§ **RECORDS FOR THE TASK**:
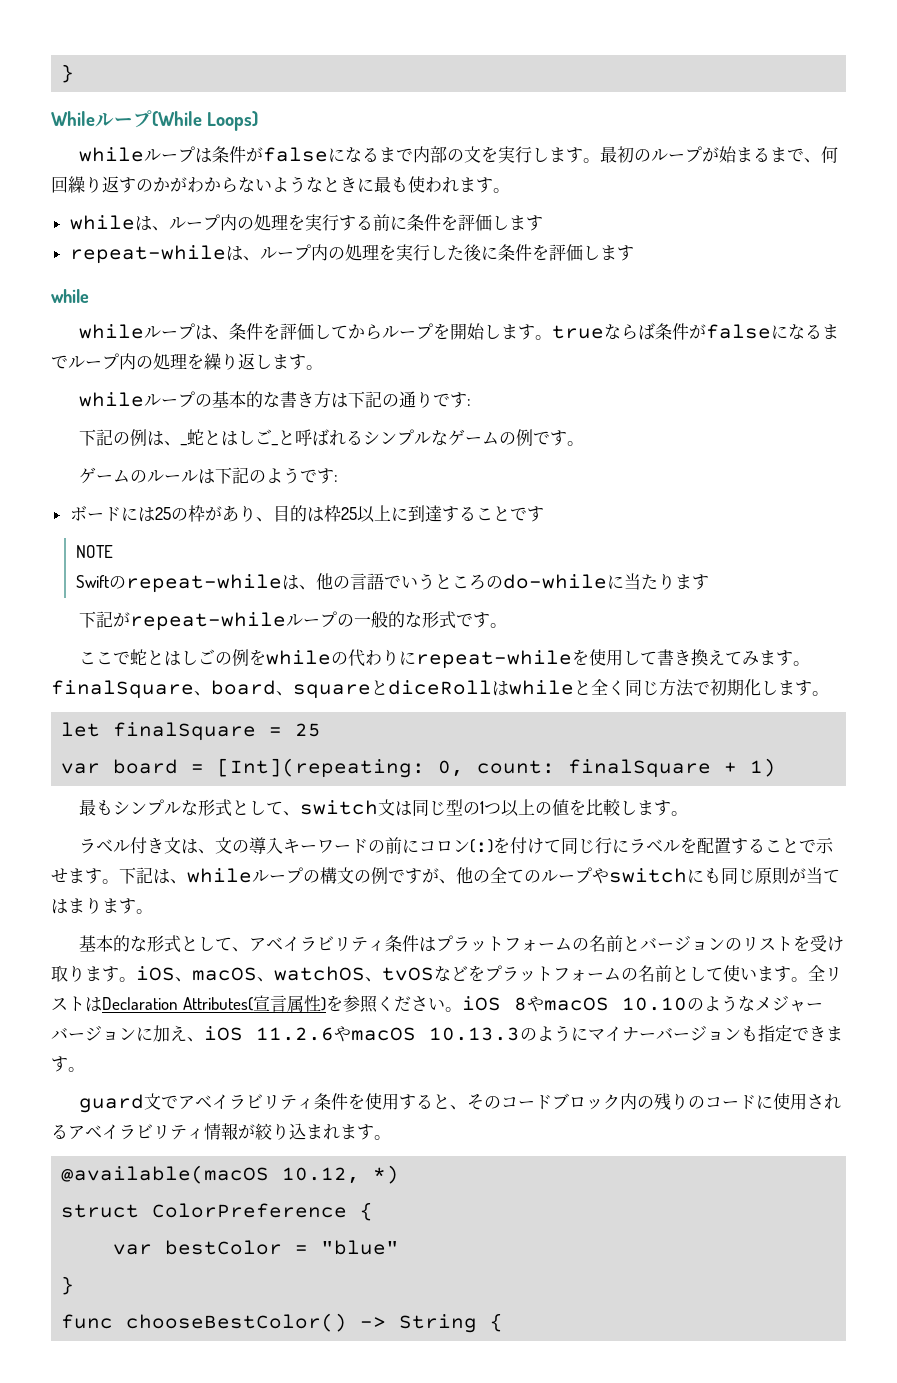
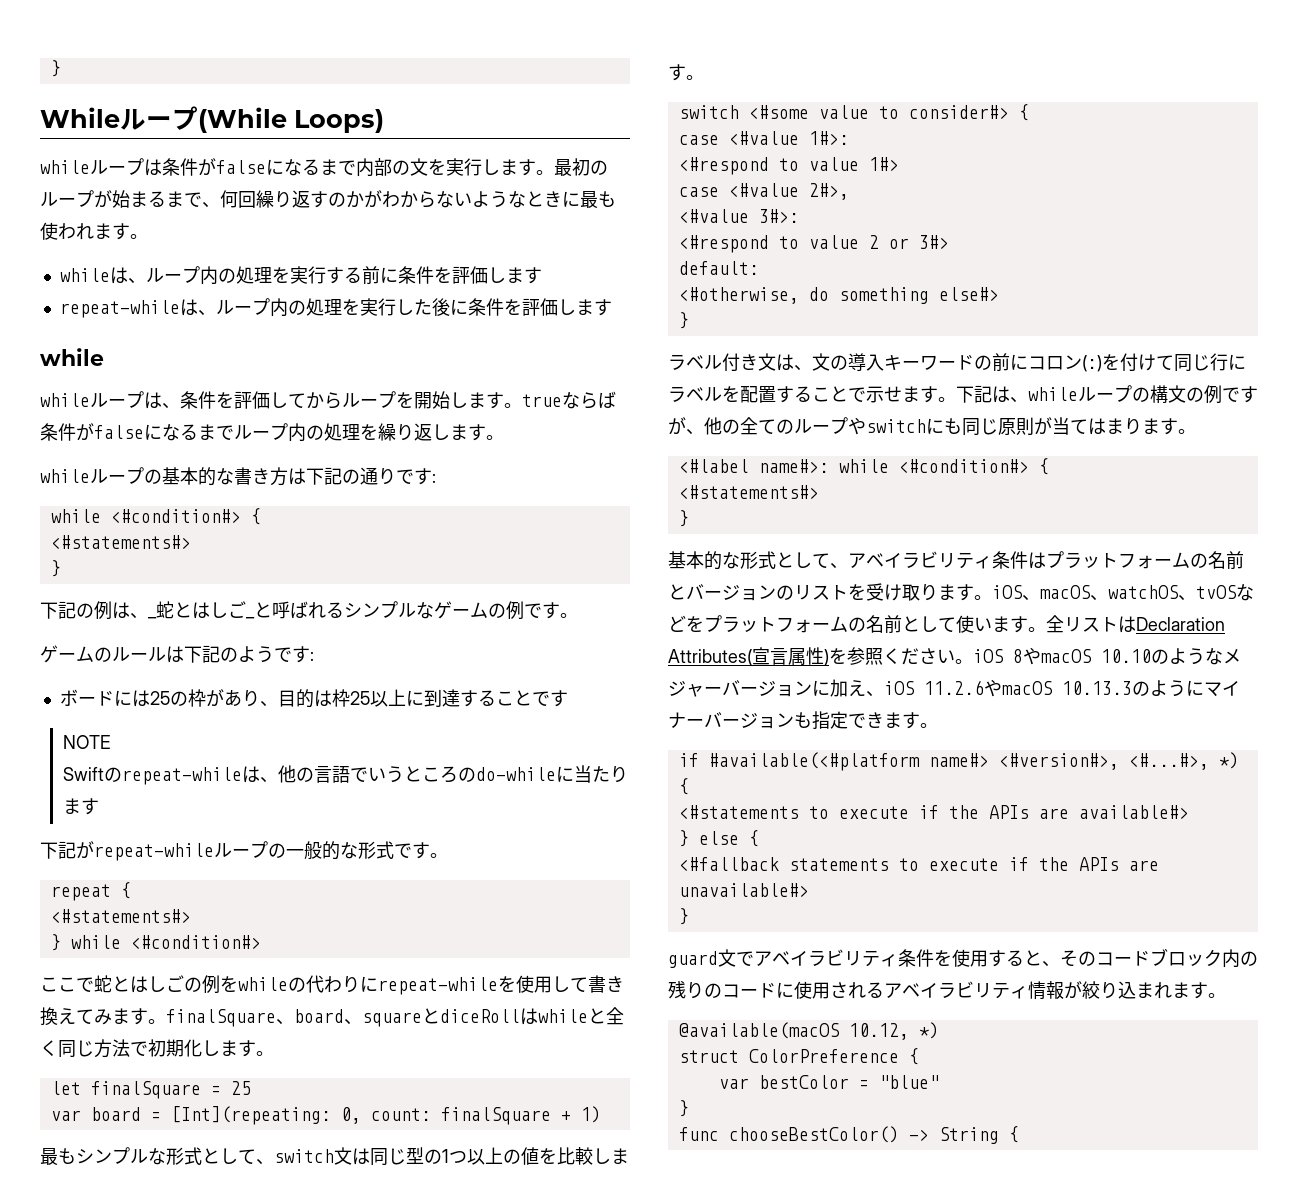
(471, 402) none -> [50,508,261,525] [50,535,191,549] [50,560,61,577] // while <#condition#> { // <#statements#> // }
(507, 625) none -> [50,882,131,901] [50,909,191,923] [50,934,261,951] // repeat { // <#statements#> // } while <#condition#>
(688, 813) none -> [678,104,1029,121] [678,131,849,145] [678,157,899,175] [678,183,849,200] [678,209,799,223] [678,235,949,253] [678,261,759,275] [678,287,999,304] [678,312,689,329] // switch <#some value to consider#> { // case <#value 1#>: // <#respond to value 1#> // case <#value 2#>, // <#value 3#>: // <#respond to value 2 or 3#> // default: // <#otherwise, do something else#> // }
(153, 911) none -> [678,458,1049,475] [678,485,819,499] [678,510,689,527] // <#label name#>: while <#condition#> { // <#statements#> // }
(85, 1069) none -> [678,752,1239,771] [678,778,689,795] [678,805,1189,819] [678,830,759,847] [678,857,1159,871] [678,883,809,897] [678,908,689,925] // if #available(<#platform name#> <#version#>, <#...#>, *) { // <#statements to execute if the APIs are available#> // } else { // <#fallback statements to execute if the APIs are unavailable#> // }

§ **WHAT IS NEEDED**: If a line in the data holds the string "else", copy that line.

§ **EXERCISE ANSWER**:
(688, 813) none -> [678,104,1029,121] [678,131,849,145] [678,157,899,175] [678,183,849,200] [678,209,799,223] [678,235,949,253] [678,261,759,275] [678,287,999,304] [678,312,689,329] // switch <#some value to consider#> { // case <#value 1#>: // <#respond to value 1#> // case <#value 2#>, // <#value 3#>: // <#respond to value 2 or 3#> // default: // <#otherwise, do something else#> // }
(85, 1069) none -> [678,752,1239,771] [678,778,689,795] [678,805,1189,819] [678,830,759,847] [678,857,1159,871] [678,883,809,897] [678,908,689,925] // if #available(<#platform name#> <#version#>, <#...#>, *) { // <#statements to execute if the APIs are available#> // } else { // <#fallback statements to execute if the APIs are unavailable#> // }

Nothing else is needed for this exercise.